2024 Election /

WEF Members At Davos Meeting Express Concern Over Another Potential Trump Presidency

When asked about a second Trump term, Al Gore said 'this may be a year of significant surprises'


WEF Members At Davos Meeting Express Concern Over Another Potential Trump Presidency

The World Economic Forum’s (WEF’s) annual meeting in Davos, Switzerland opens on the same day as the Iowa caucuses.


Despite the conference being thousands of miles away from the location that kicks off the 2024 presidential election season, U.S. politics are top-of-mind for some attendees.


Specifically, CEOs, bankers, and policymakers in attendance are expressing concern over the possibility of a second term for former President Donald Trump.


“You know, we’ve been there before, we survived it, so we’ll see what it means,” BlackRock Inc. Vice Chairman Philipp Hildebrand told Bloomberg Television during an interview. “Certainly from a European perspective, from a kind of globalist, Atlanticist perspective, it’s of course a great concern.”


Hildebrand previously headed Switzerland’s central bank and resigned from his position in 2012 amid a scandal involving his wife, who engaged in a currency exchange that allowed her to profit from a policy change made by the central bank.


Hildebrand has previously leveled criticism at Trump. During the WEF conference in 2018, he said that Trump’s “protectionist U.S. trade policy is the biggest risk to global economic recovery.”
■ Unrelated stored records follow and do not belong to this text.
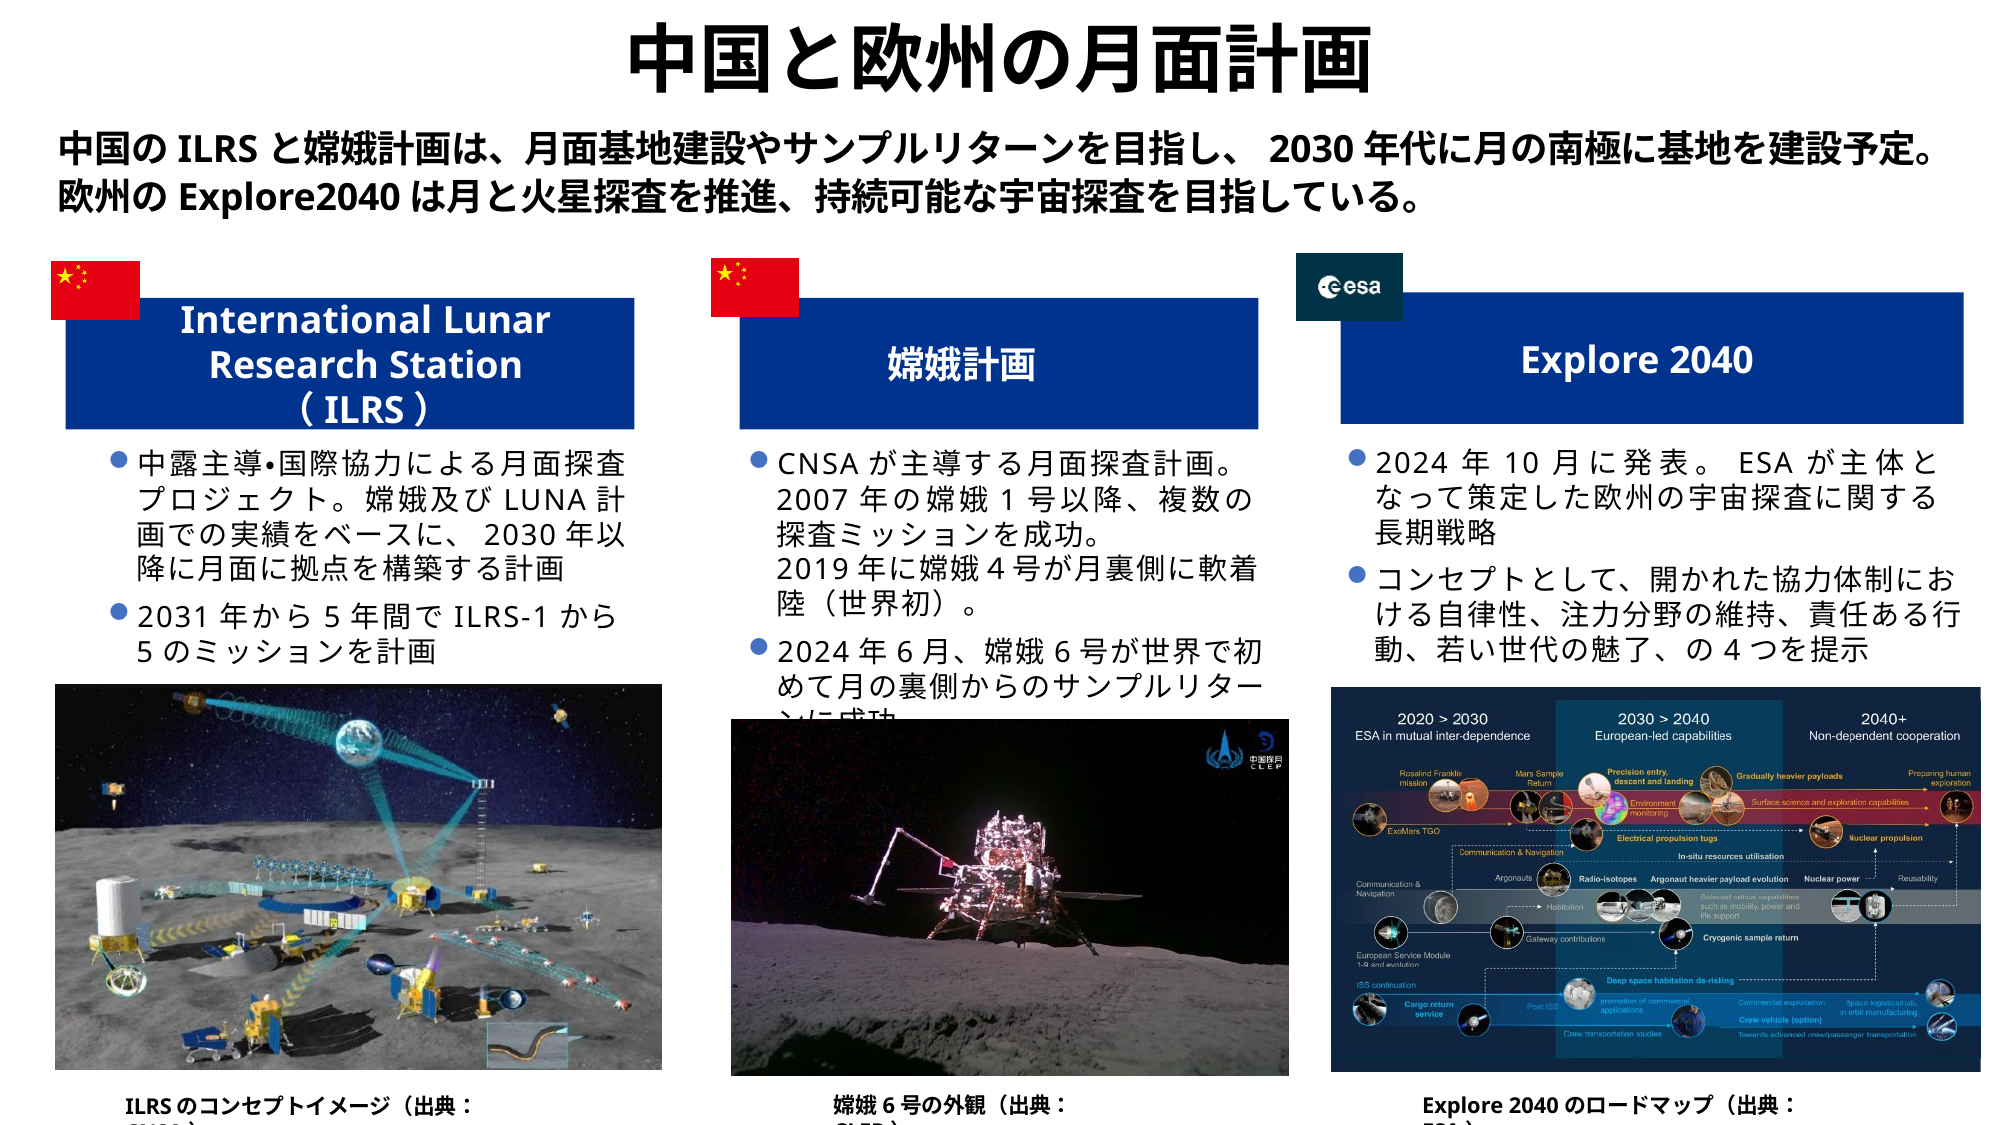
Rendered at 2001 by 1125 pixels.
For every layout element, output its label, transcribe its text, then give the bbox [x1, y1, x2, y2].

text_box 中国と欧州の月面計画 [444, 4, 1556, 109]
picture [1330, 686, 1981, 1073]
text_box [65, 321, 168, 430]
text_box Explore 2040 [1517, 333, 1787, 381]
text_box [1340, 292, 1964, 424]
text_box ILRSのコンセプトイメージ（出典：CNSA） [123, 1090, 537, 1125]
text_box Explore 2040のロードマップ（出典：ESA） [1420, 1089, 1859, 1125]
picture [54, 684, 662, 1070]
text_box 2024年10月に発表。ESAが主体となって策定した欧州の宇宙探査に関する長期戦略 コンセプトとして、開かれた協力体制における自律性、注力分野の維持、責任ある行動、若い世代の魅了、の4つを提示 [1344, 442, 1968, 667]
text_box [51, 253, 1403, 321]
text_box 嫦娥6号の外観（出典：CLEP） [831, 1089, 1148, 1125]
picture [731, 718, 1290, 1077]
text_box 中国のILRSと嫦娥計画は、月面基地建設やサンプルリターンを目指し、2030年代に月の南極に基地を建設予定。 欧州のExplore2040は月と火星探査を推進、持続可能な宇宙探査を目指している。 [55, 123, 1981, 218]
text_box CNSAが主導する月面探査計画。2007年の嫦娥1号以降、複数の探査ミッションを成功。 2019年に嫦娥４号が月裏側に軟着陸（世界初）。 2024年6月、嫦娥6号が世界で初めて月の裏側からのサンプルリターンに成功 [746, 443, 1275, 718]
text_box International Lunar Research Station （ILRS） [168, 321, 562, 431]
text_box [739, 321, 1259, 430]
text_box 中露主導・国際協力による月面探査プロジェクト。嫦娥及びLUNA計画での実績をベースに、2030年以降に月面に拠点を構築する計画 2031年から5年間でILRS-1から5のミッションを計画 [106, 443, 635, 668]
text_box 嫦娥計画 [885, 339, 1041, 387]
text_box [562, 321, 635, 430]
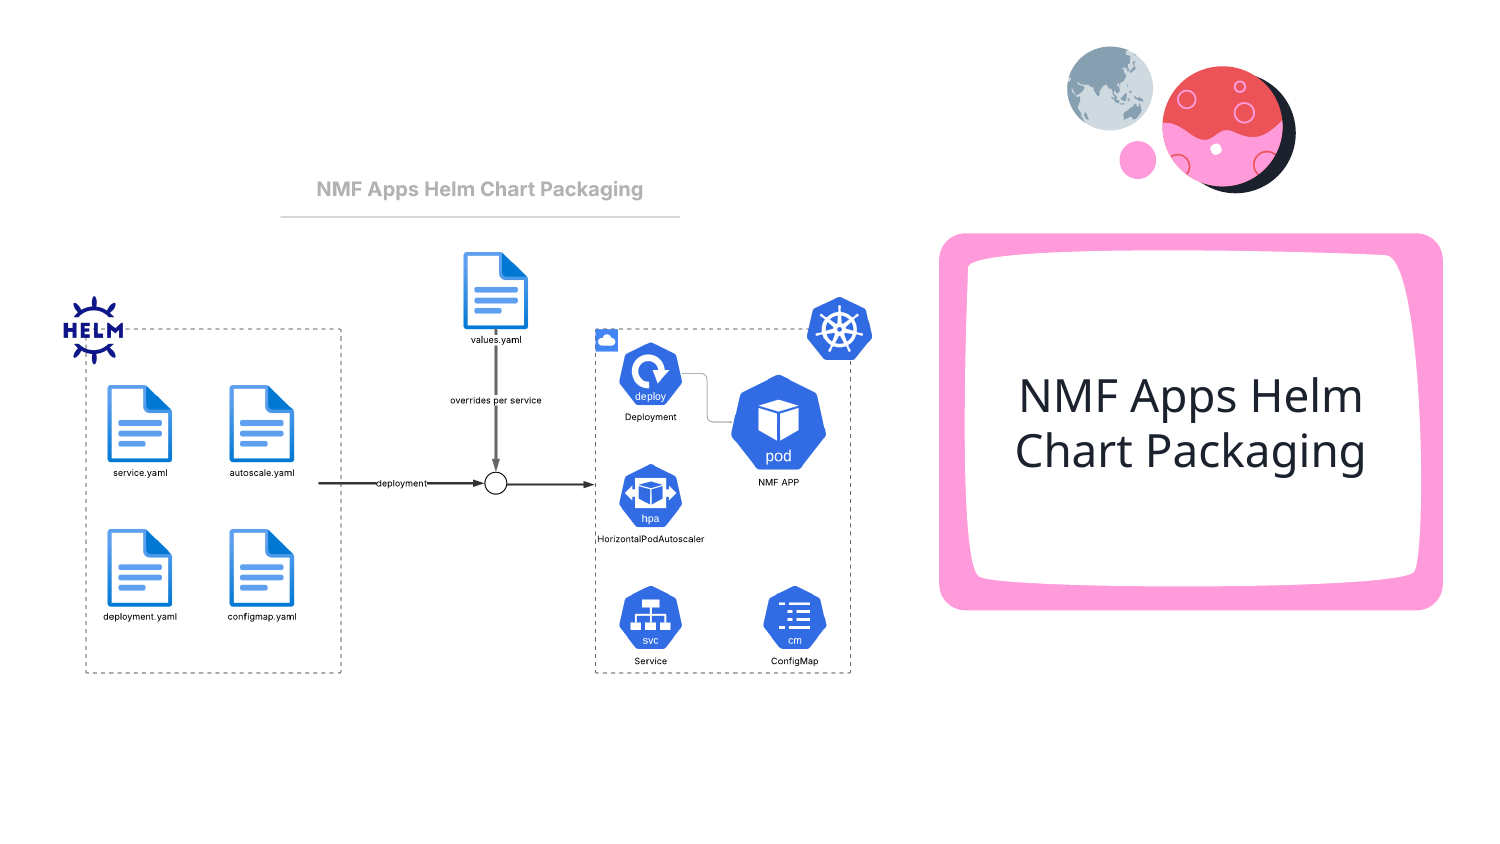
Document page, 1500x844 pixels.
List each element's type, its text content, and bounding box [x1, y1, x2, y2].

text_box [964, 250, 1422, 587]
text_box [1063, 46, 1157, 131]
text_box [1119, 142, 1132, 178]
text_box [939, 233, 1443, 611]
picture [22, 77, 913, 766]
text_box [1137, 41, 1308, 212]
title NMF Apps Helm Chart Packaging [993, 271, 1389, 573]
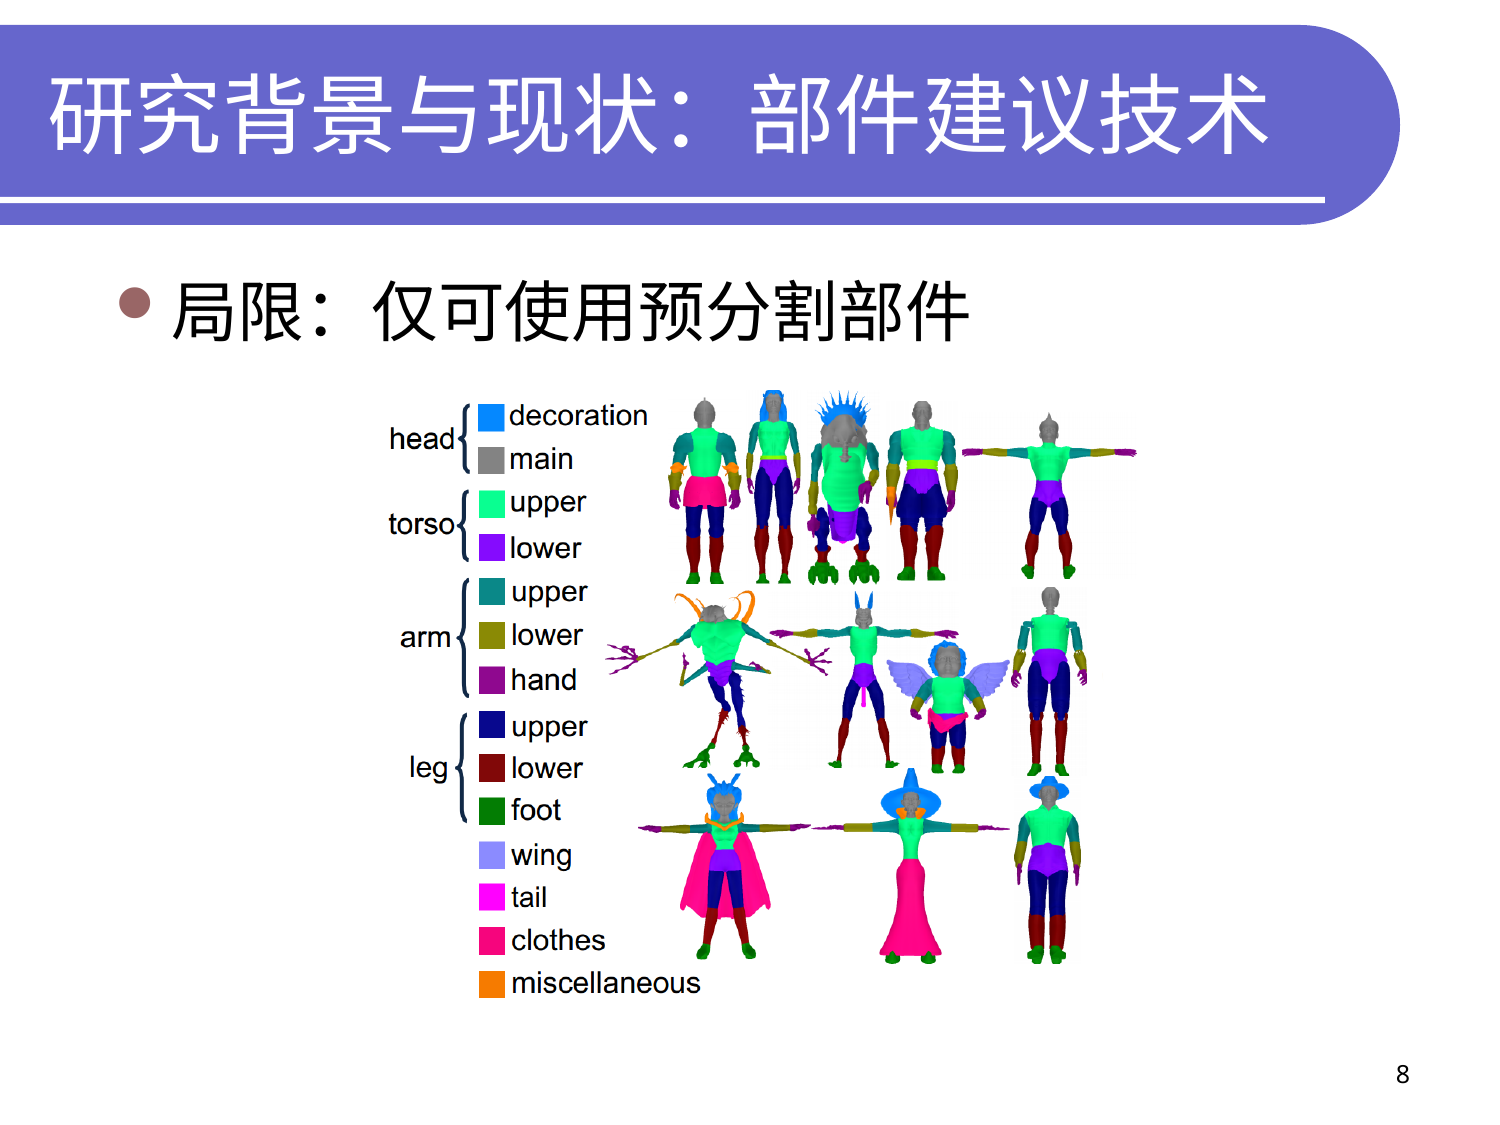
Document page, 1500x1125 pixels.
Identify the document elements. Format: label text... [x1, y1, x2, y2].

picture [387, 387, 1138, 1004]
list 局限：仅可使用预分割部件 [99, 262, 1150, 463]
title 研究背景与现状：部件建议技术 [32, 37, 1347, 188]
slide_number 8 [1074, 1025, 1425, 1100]
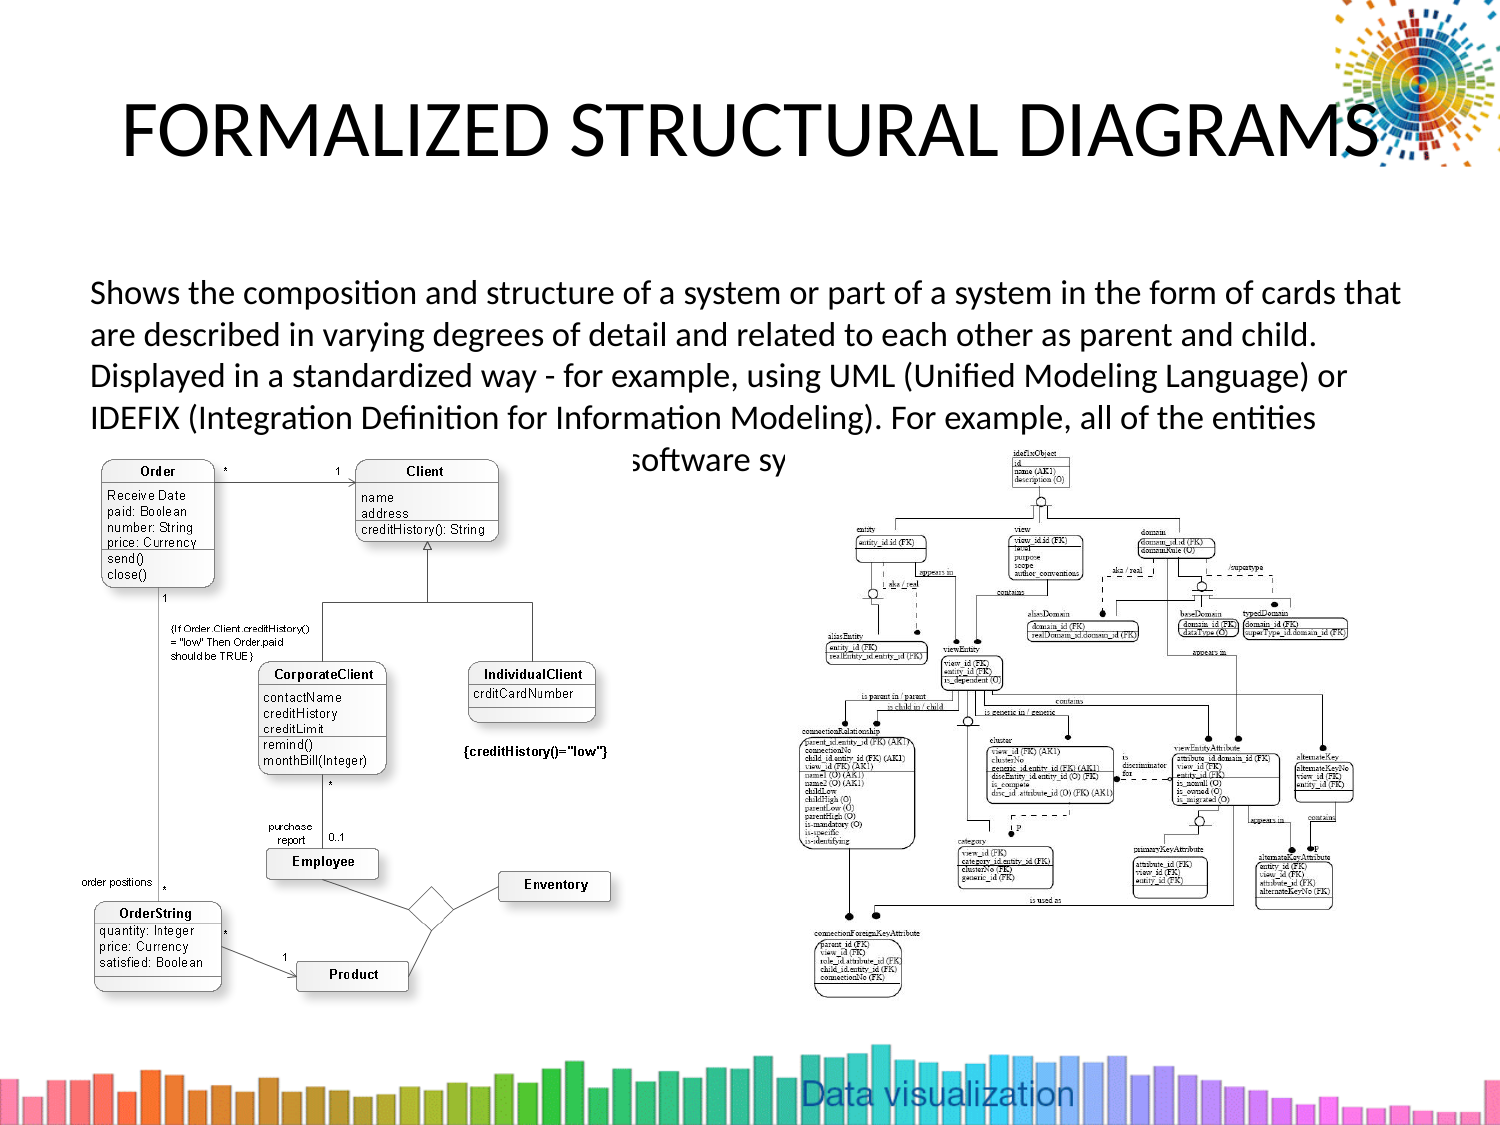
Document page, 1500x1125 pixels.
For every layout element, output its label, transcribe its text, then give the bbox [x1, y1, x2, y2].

picture [0, 0, 1500, 1125]
list Shows the composition and structure of a system or part of a system in the form of cards that are described in varying degrees of detail and related to each other as parent and child. Displayed in a standardized way - for example, using UML (Unified Modeling Language) or IDEFIX (Integration Definition for Information Modeling). For example, all of the entities necessary for one of the modules of a software system to work. [75, 262, 1425, 492]
title FORMALIZED STRUCTURAL DIAGRAMS [76, 30, 1427, 219]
This year, former U.S. Vice President Al Gore is among the voices concerned over the potential of another Trump presidency but suggested his re-election is not guaranteed.


“I don’t think that it’s a foregone conclusion,” he told Bloomberg Television in Davos. “I’ve been through the process, I’ve run four national campaigns over the years and seen it from that perspective. I’ve seen a lot of surprises over the years. Something tells me this may be a year of significant surprises. I hope it’s the case because I don’t want to see him re-nominated and re-elected.”



Gore also cautioned about giving the Iowa caucuses too much weight.


“I’m not sure they’re as significant as some believe," he said. “There have been so many examples – last time in 2016 Ted Cruz won the Iowa caucus, and then it mattered not a whit. We’ve seen others win the Iowa caucus on the Republican side and then disappear.”